9.10.2005 | por Valmir Santos
São Paulo, domingo, 09 de outubro de 2005
TEATRO
“Jung, Sonhos de uma Vida”, “Divã” e “Segredo” usam base em legado de Freud para enveredar pelos mistérios da alma
VALMIR SANTOS
Da Reportagem Local
Pode soar redundante buscar um extrato psicológico no teatro quando é de sua natureza desmascarar humanidades em comédias, dramas, tragédias e variantes. Mas a temporada atual apresenta pelo menos três peças que se aproximam dos ditos mistérios da alma à moda do legado de Sigmund Freud (1856-1939).
O espectador se depara com a vida de um grande discípulo e dissidente de Freud em “Jung, Sonhos de uma Vida”, em cartaz no Espaço Promon; compartilha revisões pessoais de uma mulher em plena crise dos 40 anos em “Divã”, no teatro Faap; e vê o depoimento pessoal dos 17 atores de “Segredo”, no Tusp (veja ao lado).
Segundo o ator Jayme Periard, 44, no papel-título de Jung, a intenção é “mostrar o homem em suas contradições e buscas, não só científicas, mas espirituais, já que na infância ele teve experiências mediúnicas”. A tônica é de uma pessoa simples, amante das artes e de outras ciências.
O psiquiatra suíço Carl Gustav Jung (1875-1961) desenvolveu, com Freud, as primeiras teorias psicológicas fundamentadas no inconsciente. A dramaturgia é assinada pela psicóloga e escritora Eliana Zuckermann, que tomou como base o livro “Memórias, Sonhos e Reflexões”, de Jung.
O ponto de partida é uma entrevista que Jung concedeu aos 86 anos, a idade em que morreu. A conversa com uma jornalista o leva à relação com os pais, pacientes e as mulheres que amou (a mãe, a mulher, a amante e a filha).

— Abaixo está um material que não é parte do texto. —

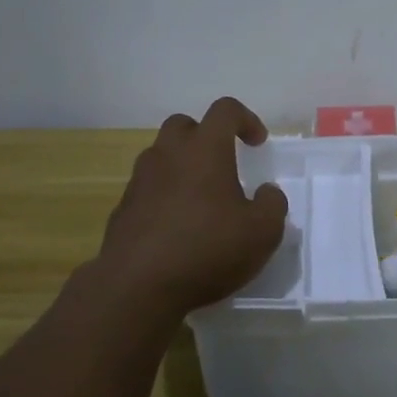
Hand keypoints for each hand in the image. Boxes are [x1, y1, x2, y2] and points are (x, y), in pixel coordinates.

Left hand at [97, 97, 288, 316]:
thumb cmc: (207, 250)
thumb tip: (267, 192)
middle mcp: (168, 154)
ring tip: (201, 200)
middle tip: (223, 164)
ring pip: (162, 156)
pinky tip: (177, 228)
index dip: (246, 119)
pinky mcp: (123, 208)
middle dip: (206, 136)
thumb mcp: (262, 232)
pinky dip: (164, 196)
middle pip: (184, 125)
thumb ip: (273, 204)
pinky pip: (148, 189)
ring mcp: (140, 180)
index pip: (225, 109)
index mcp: (204, 149)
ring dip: (182, 167)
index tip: (257, 144)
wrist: (137, 286)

Em busca de casar palavra e emoção, o diretor Rogério Fabiano pretende colocar em primeiro plano atitudes ou sentimentos como coragem, inteligência e sensibilidade. Em sua opinião, não é preciso entender de psicanálise para compreender o espetáculo.
Em “Divã”, Lilia Cabral vive Mercedes, a protagonista do romance de mesmo nome da gaúcha Martha Medeiros. Trata-se de uma quarentona casada, com dois filhos, vida estabilizada, que resolve procurar um analista.
A curiosidade transforma-se numa experiência devastadora. Surgem várias faces dela: a discreta, a apaixonada, a ciumenta, a sensual etc. Somam-se as figuras do marido e da melhor amiga, como a sugerirem contrapontos.
Em “Segredo”, o grupo Tusp apresenta a sua terceira incursão pelos quatro elementos: “Horizonte” (2000) elegeu a água; “Interior” (2002), a terra. Agora, o ar serve à metáfora daquilo que está “invisível”. O elemento fogo terá lugar em projeto para 2006.
Histórias vividas pelos atores costuram a dramaturgia, uma sucessão de quadros que tratam de amor, fé, sexualidade, família, violência, solidão e esperança.
“Não se trata de expor a intimidade das pessoas como fenômeno contemporâneo de comunicação”, diz o diretor Abílio Tavares. Ele quer dar conta dos sentimentos mais profundos das pessoas, despertando nelas o desejo de mudança. O grupo contou com assessoria terapêutica e fez um retiro na serra da Mantiqueira.